CARR, J. DISSENTS, SAYING:
{¶25} I respectfully dissent.
{¶26} I would conclude that the police had reasonable suspicion to believe that Dowler
was engaged in criminal activity, thereby entitling them to stop the vehicle. The police received
information from a confidential informant, rather than an anonymous source. The confidential 11
informant alleged to have assisted Dowler in the manufacturing of methamphetamine on prior
occasions so as to have an understanding of the time, location, and circumstances surrounding
Dowler’s alleged criminal activity. The informant alerted the police that Dowler was prepared to
begin manufacturing methamphetamine in Akron after being picked up by another person in a
blue vehicle. The informant told the police that Dowler normally transported various items
necessary to the manufacture of methamphetamine to the manufacturing site in a silver briefcase.
The police observed Dowler’s residence and witnessed Dowler’s leaving the residence within a
short time in a vehicle matching the description and direction given by the confidential
informant. The police verified that Dowler was transporting a case, distinct from the identifiable
music cases. Although the case was black instead of silver, the informant did not report that
Dowler always used a silver case, only that he normally did so. Significantly, the informant
reported that Dowler transported the necessary equipment with him to the site where he
manufactured methamphetamine.
{¶27} The majority concludes that the confidential informant was not a reliable source
of information because the informant had no prior relationship with the police and because the
informant’s own criminal conduct provided a bad motive for providing the information. I agree
that the informant’s tip, standing alone, was not sufficient to give rise to reasonable suspicion of
criminal activity. I would conclude, however, that the police took the necessary means to
corroborate the tip, observing Dowler leave his residence within the appointed time frame in a
vehicle as described and driven by another person. The police observed Dowler leaving with a
case capable of containing equipment necessary for the production of methamphetamine. I
would not conclude that the confidential informant’s prior criminal involvement necessarily
rendered the informant an unreliable source.

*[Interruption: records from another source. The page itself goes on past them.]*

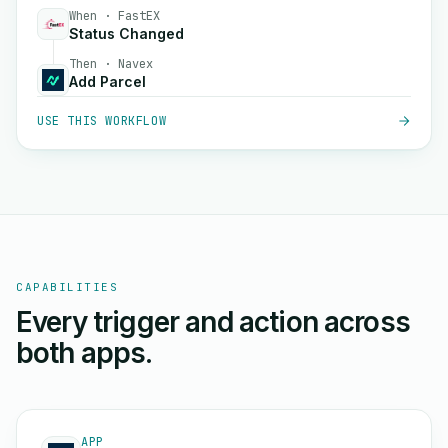
When · FastEX
Status Changed
Then · Navex
Add Parcel
USE THIS WORKFLOW
CAPABILITIES
Every trigger and action across
both apps.
APP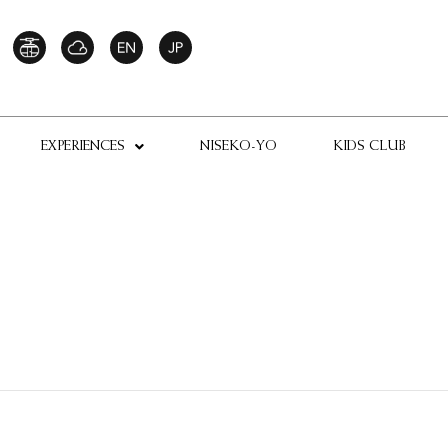
EXPERIENCES
NISEKO-YO
KIDS CLUB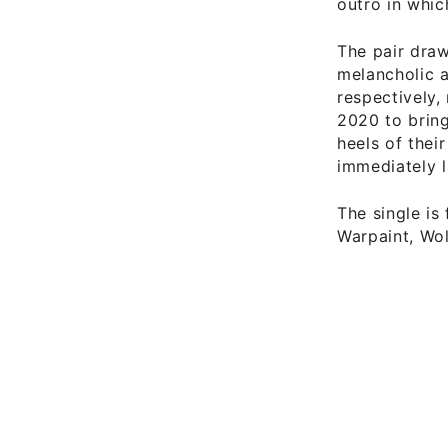
outro in which
The pair draw
melancholic a
respectively,
2020 to bring
heels of thei
immediately 
The single is
Warpaint, Wolf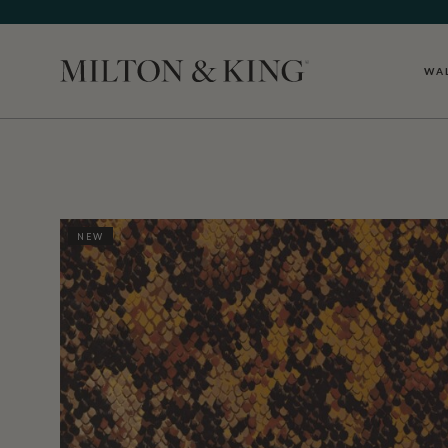
WA
Close
NEW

In fact, a bad motive on the informant’s part, for 12
example to harass Dowler if he and the informant had had a falling out, just as readily serves to
bolster the reliability of the information.
{¶28} Under the totality of the circumstances of this case, I would conclude that the
police had reasonable suspicion to stop the vehicle under the belief that Dowler was engaged in
criminal activity. While the information provided by the never-before-utilized confidential
informant by itself would not have given rise to reasonable suspicion, the observations by the
police served as adequate corroboration. That the case containing the equipment necessary to
manufacture methamphetamine was black instead of silver does not compel me to conclude that
the remaining information and observations did not give rise to reasonable suspicion sufficient to
justify the investigative stop. Accordingly, I would sustain the State’s assignment of error and
reverse the trial court’s judgment.
APPEARANCES:
DEAN HOLMAN, Prosecuting Attorney, and MICHAEL P. MCNAMARA, Assistant Prosecuting Attorney, for Appellant.
KEVIN W. DUNN, Attorney at Law, for Appellee.